スパイスカレーの伝道師が、「さかなクン」に憧れる理由 

2019/11/19
ブームに火がつき始めたスパイスカレー。
NTTタウンページデータベースによれば、インド料理店の登録件数は2008年の569店舗から2017年には2162店舗へと10年で4倍になった。
読者の中にも、インド料理店やスパイスカレーを扱うお店が増えた実感を持つ人は多いのではないだろうか。
こうしたスパイスカレーの領域では、ある料理研究家が時間のない主婦や単身者でも簡単に作れるスパイスカレーを考案し、人々をカレー作りに魅了させている。
その名も、印度カリー子。弱冠23歳ながら、著書を既に4冊上梓している売れっ子だ。
難しいイメージの強かったスパイスカレーも、彼女のレシピに沿って作れば10〜30分と非常に短い時間で出来上がってしまうのだ。
さらに、「自分で作るスパイスカレーの魅力を広めたい」という思いからスパイスセットの製造販売も手掛ける、若手起業家の顔も持つ。
そのスパイスカレーに懸ける情熱の原動力はどこから来ているのか。NewsPicksが直撃した。
印度カリー子(いんど・かりーこ)/香林館 社長
1996年生まれ、宮城県育ち。「スパイスカレーをおうちでもっと手軽に」をモットーに、オリジナルスパイスセットの開発・販売をする他、商品開発マーケティング、コンサルティング、料理教室運営など幅広く活動。現在は東京大学大学院で食品科学の観点から香辛料の研究中。著書に『ひとりぶんのスパイスカレー』(2019年、山と渓谷社)など。

「スパイスカレー」が広まる理由

──印度カリー子さんが、スパイスカレーを研究し始めた3年前は、まだブームと呼べるほど普及はしていませんでした。なぜ、ビジネスチャンスがあると思ったのですか。
実はカレーって、広まりうるポテンシャルをすごく持っている料理なんですよ。

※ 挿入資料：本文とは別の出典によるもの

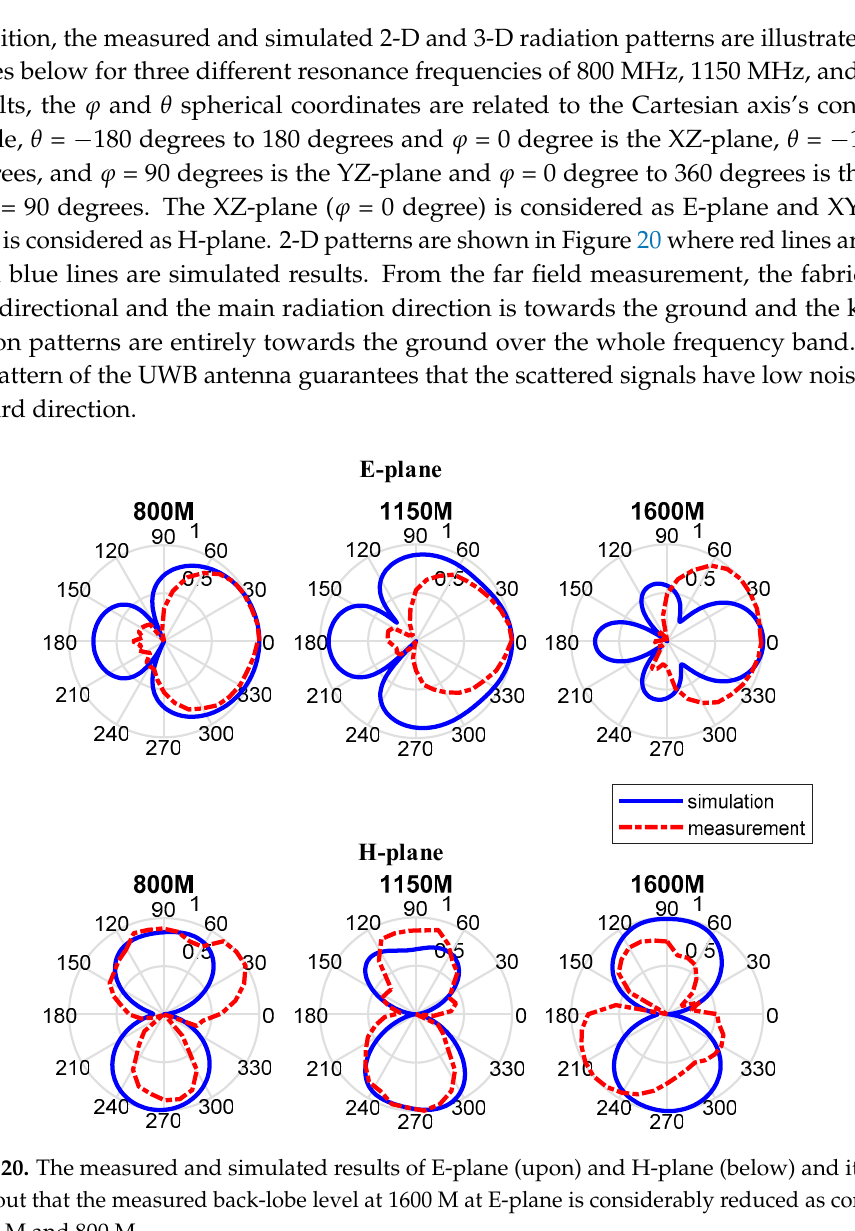
Freq. (GHz) Figure 19. Radiation efficiency over working frequency. Figure 19. Radiation efficiency over working frequency.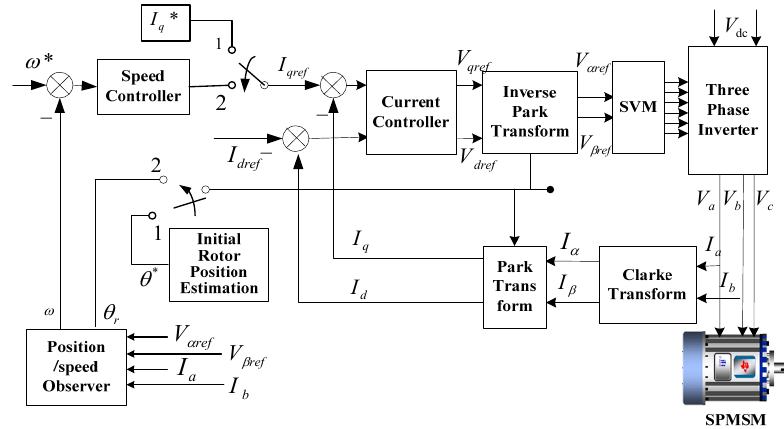
Figure 8. Sensorless control operation block diagram of the SPMSM.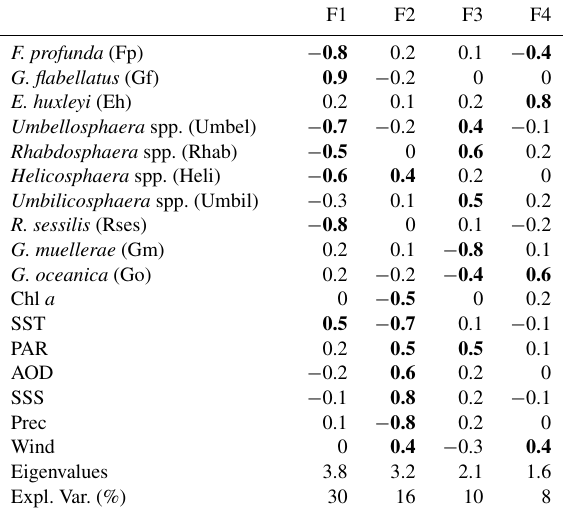
Table 3. Factor loadings (varimax raw), eigenvalues, and percent- age of the explained variance extracted from the data matrices refer- ring to the period from October 2012 to October–November 2013 at stations M4 and M2 ( r -mode factor analysis by Statistica 13; marked loadings are > 0 . 4). Chl a – surface phytoplankton biomass, SST and SSS – sea surface temperature and salinity, PAR – photo- synthetic available radiance, AOD – aerosol optical depth, Prec – daily precipitation rate, and Wind – wind speed. In Factor 3, num- bers 7 and 12 indicate the sample reference for the time intervals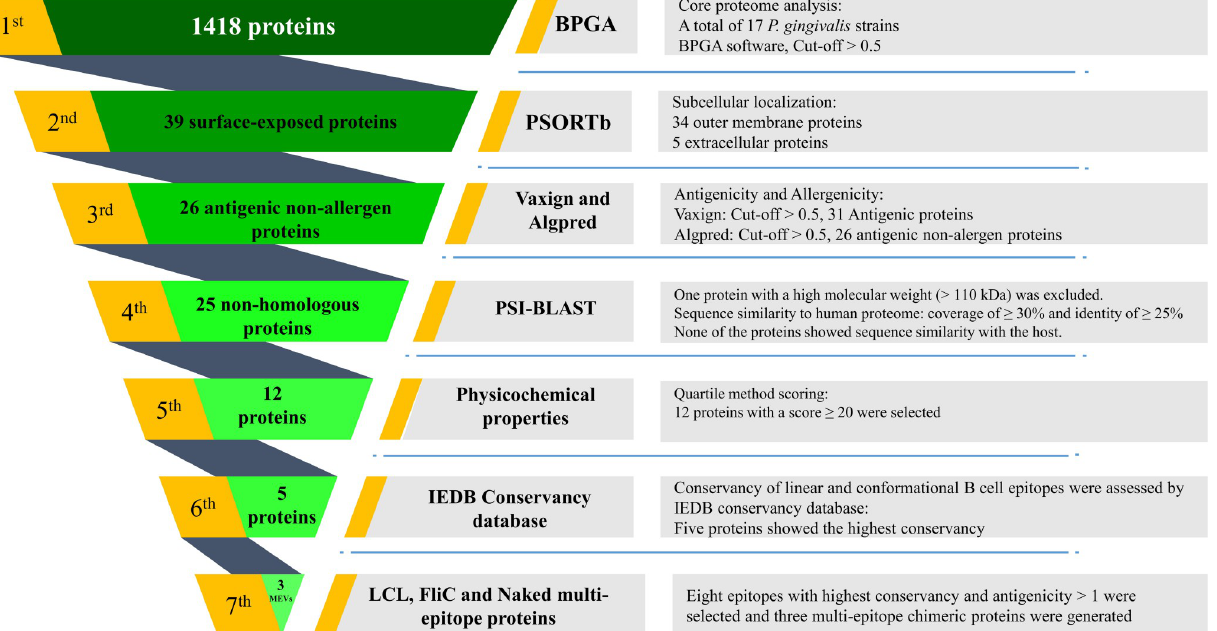
PLOS ONE | https://doi.org/10.1371/journal.pone.0273770 August 30,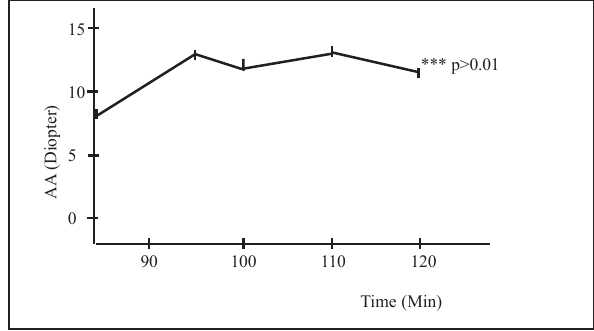
Figure 2: Changes in AA with time following acute ingestion of Cola nitida (30 g) by ten volunteers. Each point represents the mean + SEM of 5 readings ( p >0.01). The increase is small but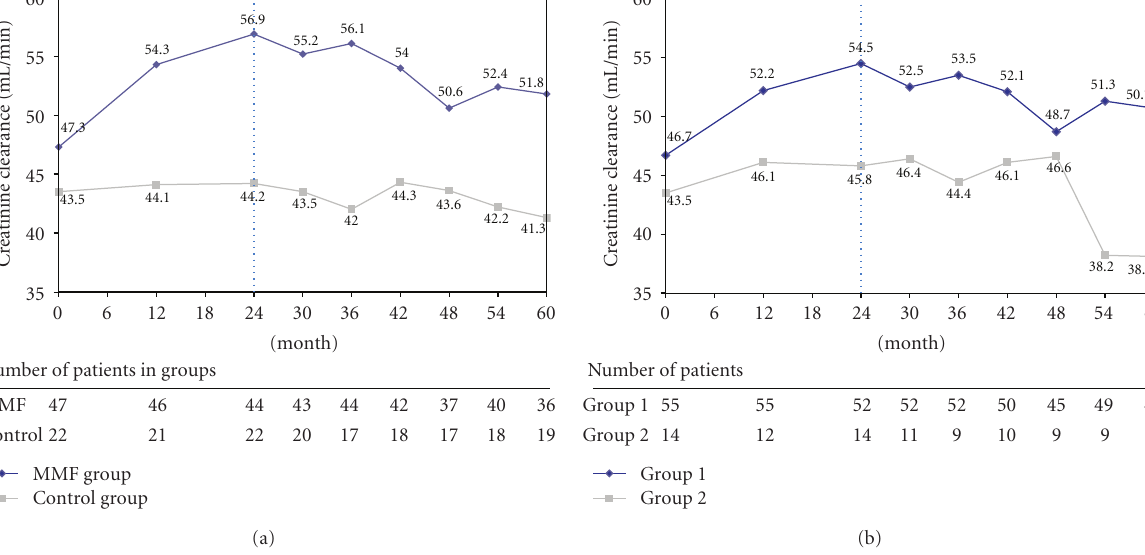
Figure 4: (a). Evolution of creatinine clearance over time in the randomization population (MMF group versus control group). (b) Evolution of creatinine clearance over time in the on-treatment population (group I versus group II). The vertical, dotted line separates initial study phase and follow up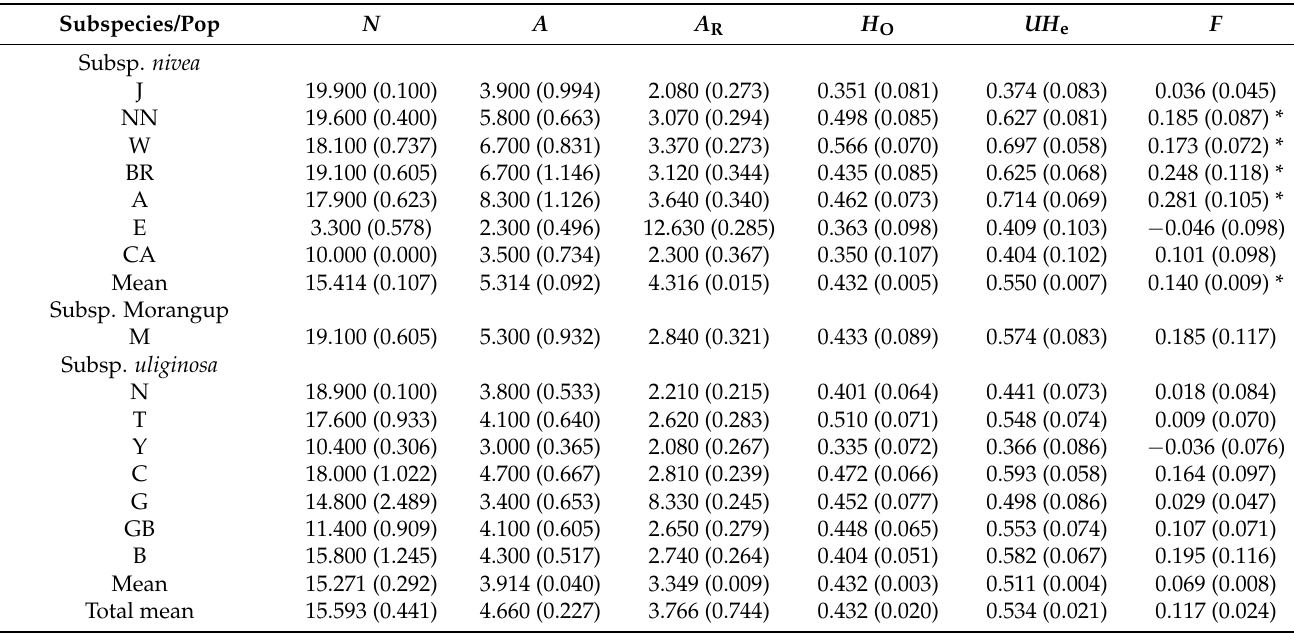
Table 1. Diversity statistics based on 10 nuclear microsatellite loci for populations of Banksia nivea from south-western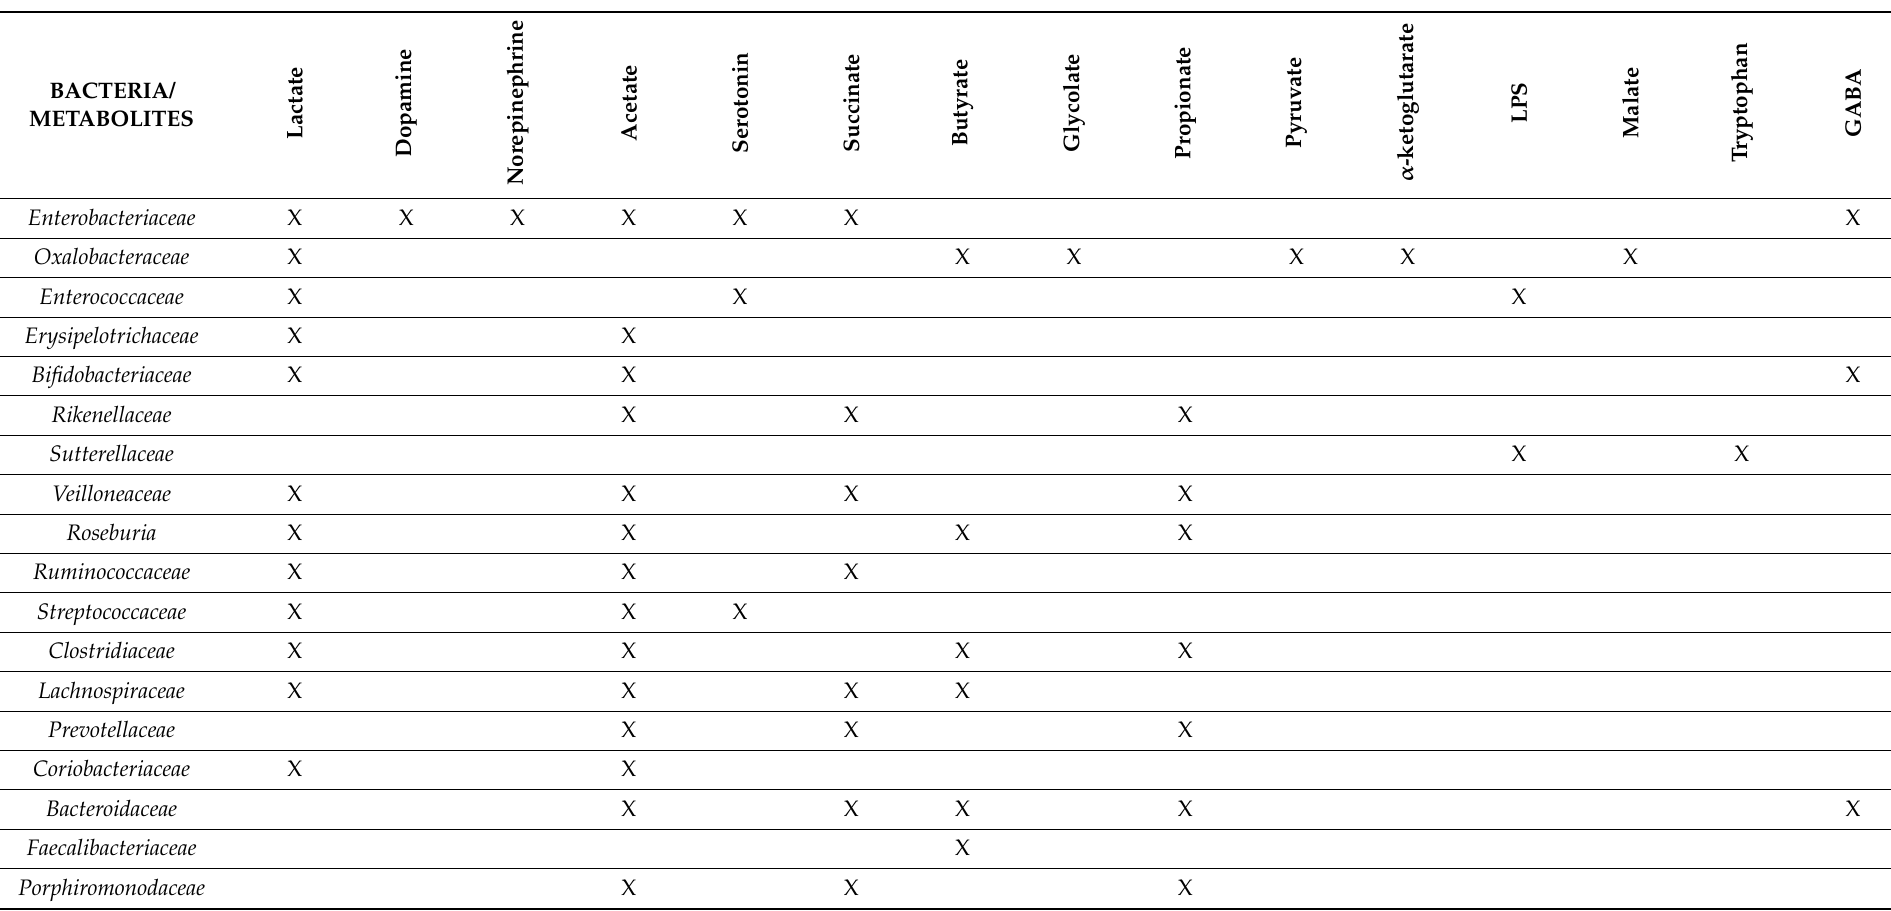
Table 3. Metabolites produced by altered microbiotas related to neural metabolism. Differentially expressed families and genera of analyzed microbiotas showed a production of metabolites acting as intermediates of neural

おいしいのはもちろんのこと、味以外の要素で、3つのポイントがあると思います。
1つ目が、レシピの構造の単純さ。従来のレシピは複雑でしたが、工程を分解して整理すると、「グレイビー作り」「具材入れ」「ベース入れ」の3ステップで、スパイスカレーは簡単に作ることができます。
そもそも作業自体は、基本的には材料を切って炒めるだけです。下茹でやアク抜き、臭み消しなどの難しい作業は必要ありません。
1つのフライパンに材料を足していけば、出来上がっていきます。
(出所:印度氏の著書を元にNewsPicksで作成)
──確かに、3段階のシンプルな工程だと思うと、気構えずに取り掛かれそうです。